### Task to complete
Look through the records below and collect all lines that hold the string "center".
=== Records for the task ===
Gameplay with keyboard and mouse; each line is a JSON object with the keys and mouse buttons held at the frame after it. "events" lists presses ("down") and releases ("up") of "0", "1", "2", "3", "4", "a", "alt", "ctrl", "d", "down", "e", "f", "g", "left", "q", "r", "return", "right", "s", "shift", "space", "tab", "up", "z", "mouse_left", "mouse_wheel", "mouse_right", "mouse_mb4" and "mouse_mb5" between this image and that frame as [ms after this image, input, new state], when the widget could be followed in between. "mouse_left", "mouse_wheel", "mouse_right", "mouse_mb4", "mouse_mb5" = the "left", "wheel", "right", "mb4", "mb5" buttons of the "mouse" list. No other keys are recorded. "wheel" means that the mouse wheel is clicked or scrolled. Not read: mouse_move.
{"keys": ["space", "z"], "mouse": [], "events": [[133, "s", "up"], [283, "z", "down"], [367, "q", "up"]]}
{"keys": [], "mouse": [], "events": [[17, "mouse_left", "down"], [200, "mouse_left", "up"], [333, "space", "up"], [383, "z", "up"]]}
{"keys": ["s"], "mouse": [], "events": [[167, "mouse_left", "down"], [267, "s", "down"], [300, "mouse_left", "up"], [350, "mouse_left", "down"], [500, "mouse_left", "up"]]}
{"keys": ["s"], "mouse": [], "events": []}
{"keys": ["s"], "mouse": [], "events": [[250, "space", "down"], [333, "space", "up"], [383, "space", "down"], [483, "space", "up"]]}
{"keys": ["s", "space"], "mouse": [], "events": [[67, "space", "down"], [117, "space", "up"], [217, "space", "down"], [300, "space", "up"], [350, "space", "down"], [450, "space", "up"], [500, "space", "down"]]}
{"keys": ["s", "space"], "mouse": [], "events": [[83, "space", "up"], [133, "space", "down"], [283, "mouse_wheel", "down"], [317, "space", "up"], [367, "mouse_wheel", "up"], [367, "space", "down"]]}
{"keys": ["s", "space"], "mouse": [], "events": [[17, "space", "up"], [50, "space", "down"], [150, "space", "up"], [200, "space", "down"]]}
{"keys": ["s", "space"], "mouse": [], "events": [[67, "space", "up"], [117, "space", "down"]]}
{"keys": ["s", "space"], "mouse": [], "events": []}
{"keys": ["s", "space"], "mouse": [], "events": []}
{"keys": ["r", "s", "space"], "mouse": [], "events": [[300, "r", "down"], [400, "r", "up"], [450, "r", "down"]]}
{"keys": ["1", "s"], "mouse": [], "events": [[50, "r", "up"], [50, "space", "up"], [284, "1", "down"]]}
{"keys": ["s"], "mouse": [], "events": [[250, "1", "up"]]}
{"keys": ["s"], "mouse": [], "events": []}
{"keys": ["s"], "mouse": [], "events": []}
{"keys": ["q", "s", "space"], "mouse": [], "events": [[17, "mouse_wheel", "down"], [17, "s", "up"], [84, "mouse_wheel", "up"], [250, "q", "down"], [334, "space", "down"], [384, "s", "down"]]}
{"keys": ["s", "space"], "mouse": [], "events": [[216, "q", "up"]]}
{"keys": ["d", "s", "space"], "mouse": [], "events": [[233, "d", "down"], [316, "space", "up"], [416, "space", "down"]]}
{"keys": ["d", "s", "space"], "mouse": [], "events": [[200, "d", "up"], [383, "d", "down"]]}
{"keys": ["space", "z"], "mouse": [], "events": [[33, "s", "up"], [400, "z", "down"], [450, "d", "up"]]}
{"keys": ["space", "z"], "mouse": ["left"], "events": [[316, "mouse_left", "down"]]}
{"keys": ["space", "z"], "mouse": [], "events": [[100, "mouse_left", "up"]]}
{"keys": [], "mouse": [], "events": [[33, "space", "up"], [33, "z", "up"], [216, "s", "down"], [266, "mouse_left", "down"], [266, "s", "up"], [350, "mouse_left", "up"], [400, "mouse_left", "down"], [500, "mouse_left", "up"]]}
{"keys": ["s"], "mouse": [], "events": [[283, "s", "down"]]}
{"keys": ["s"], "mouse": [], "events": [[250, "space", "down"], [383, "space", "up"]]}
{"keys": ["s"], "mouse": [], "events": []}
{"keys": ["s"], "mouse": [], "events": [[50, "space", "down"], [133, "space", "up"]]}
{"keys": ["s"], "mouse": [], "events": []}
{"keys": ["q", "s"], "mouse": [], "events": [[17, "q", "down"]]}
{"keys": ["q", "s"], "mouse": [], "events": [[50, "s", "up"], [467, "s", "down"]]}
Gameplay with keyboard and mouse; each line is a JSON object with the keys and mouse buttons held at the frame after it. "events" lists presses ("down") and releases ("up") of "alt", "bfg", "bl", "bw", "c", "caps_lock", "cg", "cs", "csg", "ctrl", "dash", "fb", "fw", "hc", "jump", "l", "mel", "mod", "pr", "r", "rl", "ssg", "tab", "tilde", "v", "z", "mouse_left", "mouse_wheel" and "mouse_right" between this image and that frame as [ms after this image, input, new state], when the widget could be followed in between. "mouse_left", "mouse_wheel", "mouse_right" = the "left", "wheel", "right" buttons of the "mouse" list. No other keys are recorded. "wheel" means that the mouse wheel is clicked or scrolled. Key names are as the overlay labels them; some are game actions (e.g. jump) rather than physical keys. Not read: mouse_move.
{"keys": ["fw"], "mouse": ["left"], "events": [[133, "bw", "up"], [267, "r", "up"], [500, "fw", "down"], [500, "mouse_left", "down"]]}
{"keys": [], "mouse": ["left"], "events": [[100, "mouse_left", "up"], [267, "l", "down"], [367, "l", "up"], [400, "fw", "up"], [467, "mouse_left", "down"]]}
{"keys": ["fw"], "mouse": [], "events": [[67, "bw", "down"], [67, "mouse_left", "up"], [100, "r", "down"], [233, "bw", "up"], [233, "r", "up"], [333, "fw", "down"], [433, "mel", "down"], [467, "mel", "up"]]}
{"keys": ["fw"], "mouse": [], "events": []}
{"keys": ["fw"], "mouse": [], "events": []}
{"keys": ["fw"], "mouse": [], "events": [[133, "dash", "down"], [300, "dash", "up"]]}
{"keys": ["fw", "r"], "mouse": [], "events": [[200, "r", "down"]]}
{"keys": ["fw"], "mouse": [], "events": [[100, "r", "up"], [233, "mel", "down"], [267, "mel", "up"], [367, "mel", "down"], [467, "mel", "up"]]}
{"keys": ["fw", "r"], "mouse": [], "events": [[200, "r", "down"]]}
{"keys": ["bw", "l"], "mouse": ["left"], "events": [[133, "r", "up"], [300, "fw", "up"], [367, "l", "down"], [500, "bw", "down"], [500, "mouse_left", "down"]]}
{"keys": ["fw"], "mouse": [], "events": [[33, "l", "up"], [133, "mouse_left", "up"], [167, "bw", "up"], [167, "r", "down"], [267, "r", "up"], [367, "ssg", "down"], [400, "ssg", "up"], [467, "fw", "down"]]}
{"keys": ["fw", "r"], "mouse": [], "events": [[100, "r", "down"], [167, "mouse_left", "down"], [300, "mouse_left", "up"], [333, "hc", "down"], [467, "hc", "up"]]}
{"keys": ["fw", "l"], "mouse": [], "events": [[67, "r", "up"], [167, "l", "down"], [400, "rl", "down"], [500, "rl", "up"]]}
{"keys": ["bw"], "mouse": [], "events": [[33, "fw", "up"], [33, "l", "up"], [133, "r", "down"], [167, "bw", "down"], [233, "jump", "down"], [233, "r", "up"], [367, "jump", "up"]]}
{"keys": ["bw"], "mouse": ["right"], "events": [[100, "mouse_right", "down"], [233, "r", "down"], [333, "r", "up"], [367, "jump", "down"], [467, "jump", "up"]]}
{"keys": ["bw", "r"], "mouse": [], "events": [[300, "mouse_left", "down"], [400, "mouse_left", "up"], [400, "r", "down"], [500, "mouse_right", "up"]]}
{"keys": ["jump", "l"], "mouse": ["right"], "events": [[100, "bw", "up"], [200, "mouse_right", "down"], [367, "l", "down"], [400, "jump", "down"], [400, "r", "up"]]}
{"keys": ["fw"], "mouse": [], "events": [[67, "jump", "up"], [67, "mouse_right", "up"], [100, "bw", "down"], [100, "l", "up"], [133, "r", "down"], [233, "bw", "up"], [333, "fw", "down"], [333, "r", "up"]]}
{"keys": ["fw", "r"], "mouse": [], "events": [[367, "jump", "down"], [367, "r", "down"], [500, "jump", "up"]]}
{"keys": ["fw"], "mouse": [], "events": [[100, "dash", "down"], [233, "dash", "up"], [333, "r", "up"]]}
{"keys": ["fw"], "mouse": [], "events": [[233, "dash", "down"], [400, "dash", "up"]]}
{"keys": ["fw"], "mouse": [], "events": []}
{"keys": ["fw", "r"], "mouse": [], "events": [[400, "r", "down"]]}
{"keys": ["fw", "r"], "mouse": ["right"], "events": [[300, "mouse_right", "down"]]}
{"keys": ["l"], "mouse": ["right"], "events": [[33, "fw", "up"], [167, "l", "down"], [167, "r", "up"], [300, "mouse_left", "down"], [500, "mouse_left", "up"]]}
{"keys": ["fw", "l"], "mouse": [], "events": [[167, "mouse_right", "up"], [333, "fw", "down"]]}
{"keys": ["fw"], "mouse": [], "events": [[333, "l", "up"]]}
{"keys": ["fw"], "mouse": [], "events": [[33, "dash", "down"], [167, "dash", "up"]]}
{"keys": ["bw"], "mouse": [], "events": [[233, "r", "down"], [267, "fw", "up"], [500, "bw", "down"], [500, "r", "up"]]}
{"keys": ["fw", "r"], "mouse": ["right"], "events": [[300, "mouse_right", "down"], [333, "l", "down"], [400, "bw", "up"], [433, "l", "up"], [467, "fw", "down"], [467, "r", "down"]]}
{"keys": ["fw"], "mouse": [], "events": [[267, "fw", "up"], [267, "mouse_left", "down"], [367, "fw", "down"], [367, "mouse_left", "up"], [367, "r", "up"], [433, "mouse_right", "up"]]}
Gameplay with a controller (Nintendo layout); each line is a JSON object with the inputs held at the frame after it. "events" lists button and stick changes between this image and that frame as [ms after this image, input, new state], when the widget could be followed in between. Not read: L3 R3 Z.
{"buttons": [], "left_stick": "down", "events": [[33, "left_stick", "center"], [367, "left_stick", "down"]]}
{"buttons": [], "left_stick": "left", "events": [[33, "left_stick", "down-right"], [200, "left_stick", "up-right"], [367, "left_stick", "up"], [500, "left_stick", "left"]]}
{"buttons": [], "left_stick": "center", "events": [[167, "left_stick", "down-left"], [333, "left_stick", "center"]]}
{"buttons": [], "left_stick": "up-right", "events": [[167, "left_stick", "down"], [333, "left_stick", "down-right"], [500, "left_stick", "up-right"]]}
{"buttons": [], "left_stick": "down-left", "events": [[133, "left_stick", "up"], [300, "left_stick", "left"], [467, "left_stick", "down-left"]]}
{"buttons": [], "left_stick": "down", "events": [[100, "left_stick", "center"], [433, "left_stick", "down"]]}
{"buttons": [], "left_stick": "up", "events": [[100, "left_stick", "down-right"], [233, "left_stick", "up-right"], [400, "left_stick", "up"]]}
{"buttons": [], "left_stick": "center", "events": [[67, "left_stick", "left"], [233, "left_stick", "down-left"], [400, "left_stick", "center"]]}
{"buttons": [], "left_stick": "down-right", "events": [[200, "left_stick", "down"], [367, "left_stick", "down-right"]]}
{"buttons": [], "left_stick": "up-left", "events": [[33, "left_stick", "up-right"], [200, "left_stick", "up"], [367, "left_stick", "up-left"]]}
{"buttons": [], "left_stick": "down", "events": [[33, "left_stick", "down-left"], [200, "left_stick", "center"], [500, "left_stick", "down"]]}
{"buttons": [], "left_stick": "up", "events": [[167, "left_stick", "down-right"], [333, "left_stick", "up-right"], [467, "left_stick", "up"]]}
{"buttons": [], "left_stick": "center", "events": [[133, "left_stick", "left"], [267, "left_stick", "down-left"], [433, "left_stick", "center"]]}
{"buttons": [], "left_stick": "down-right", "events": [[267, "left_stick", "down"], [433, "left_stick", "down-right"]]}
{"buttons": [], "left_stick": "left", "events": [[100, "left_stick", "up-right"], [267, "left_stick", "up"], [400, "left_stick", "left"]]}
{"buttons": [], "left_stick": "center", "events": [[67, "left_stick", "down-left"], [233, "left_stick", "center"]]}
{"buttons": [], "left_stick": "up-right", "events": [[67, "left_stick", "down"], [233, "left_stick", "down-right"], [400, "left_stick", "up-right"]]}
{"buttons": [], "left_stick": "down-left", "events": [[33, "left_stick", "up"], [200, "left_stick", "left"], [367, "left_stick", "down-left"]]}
===
### Reply to the exercise
{"buttons": [], "left_stick": "down", "events": [[33, "left_stick", "center"], [367, "left_stick", "down"]]}
{"buttons": [], "left_stick": "center", "events": [[167, "left_stick", "down-left"], [333, "left_stick", "center"]]}
{"buttons": [], "left_stick": "down", "events": [[100, "left_stick", "center"], [433, "left_stick", "down"]]}
{"buttons": [], "left_stick": "center", "events": [[67, "left_stick", "left"], [233, "left_stick", "down-left"], [400, "left_stick", "center"]]}
{"buttons": [], "left_stick": "down", "events": [[33, "left_stick", "down-left"], [200, "left_stick", "center"], [500, "left_stick", "down"]]}
{"buttons": [], "left_stick": "center", "events": [[133, "left_stick", "left"], [267, "left_stick", "down-left"], [433, "left_stick", "center"]]}
{"buttons": [], "left_stick": "center", "events": [[67, "left_stick", "down-left"], [233, "left_stick", "center"]]}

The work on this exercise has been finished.